GÓMEZ MC; SCHIERLOH P; GARCÍA M; WIEBKE L

Simposio; 5to Simposio Argentino de Jóvenes Investigadores en Bioinformática; 2020

RSG-Argentina

Coronaviruses causing life threatening pandemic infections show proofreading 3'-exonuclease activity encoded by the nsp14 enzyme. This unique feature among RNA viruses renders COVID-19 virtually insensitive to every oral nucleoside analogues (NA) antivirals (i.e: Ribavirin, Favipiravir, Penciclovir, etc.) requiring high doses of intravenous Remdesivir in order to achieve only moderate effects.
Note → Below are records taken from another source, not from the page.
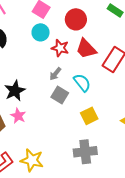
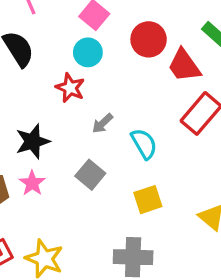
red star: (60, 48) -> (70, 88), moved
red trapezoid: (86, 49) -> (184, 66), moved
gray square: (60, 95) -> (90, 175), moved

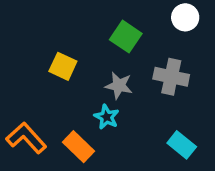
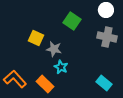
gray cross: (171, 77) -> (107, 37), moved
gray star: (119, 86) -> (54, 49), moved

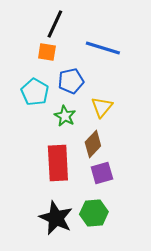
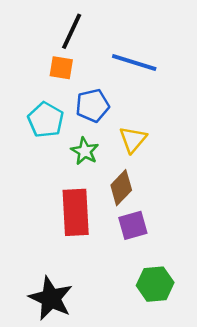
green hexagon: (94, 213) -> (155, 284), moved
black star: (56, 218) -> (51, 298), moved

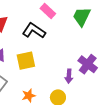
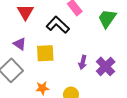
purple arrow: (69, 76) -> (83, 62), moved

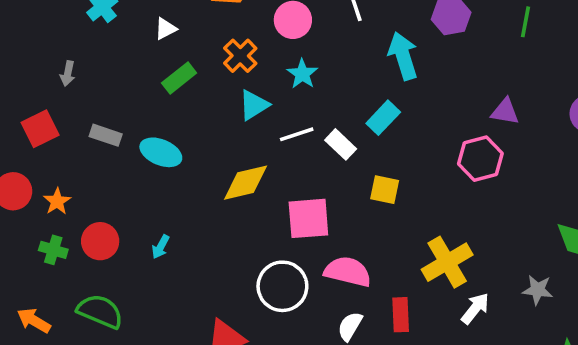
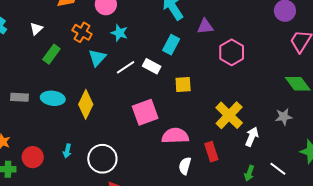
purple triangle: (505, 112) -> (205, 26), moved
yellow diamond: (246, 183) -> (86, 104), moved, turned -36
white circle: (282, 286) -> (102, 159), moved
Given that Nsp14 requires Nsp10 binding before recruitment to the replicase complex, we speculate that blockade nsp14-nsp10 interaction may pose an adjuvant effect for NA-based chemotherapies. Therefore we performed a molecular docking-based virtual screening over 2893 DrugBank-Approved, 3153 DrugBank-Investigational, 2414 in-trials and 440 harmless natural investigational compounds on nsp14-nsp10 interfase as target surface. By using a 𝛥Gbinding ≤ -10 Kcal/mol as threshold, we identified 56 candidates that later were scored using clinical (CL) and pharmacodynamic (FD) available data combined with the qualitative and quantitative inspection of ligand-receptor concacting atoms (VMD, LigPlus). Top-10 compounds were selected for in silico validation by Molecular Dynamic Simulations (MDS) using high dimensional trajectory analysis (i.e: PCA vs time). Finally, based on combined MDS-FD-CL criteria, the top-5 ligands were selected for in vitro testing that soon will be conducted under BSL-3 biosafety level using the A549-infection model in the presence of 0.2xCI50 Ribavirin. The final goal will be identify those candidate repurposing compounds that augment the Ribavirin anti-coronavirus effect in at least 5-folds for pre-clinical investigation.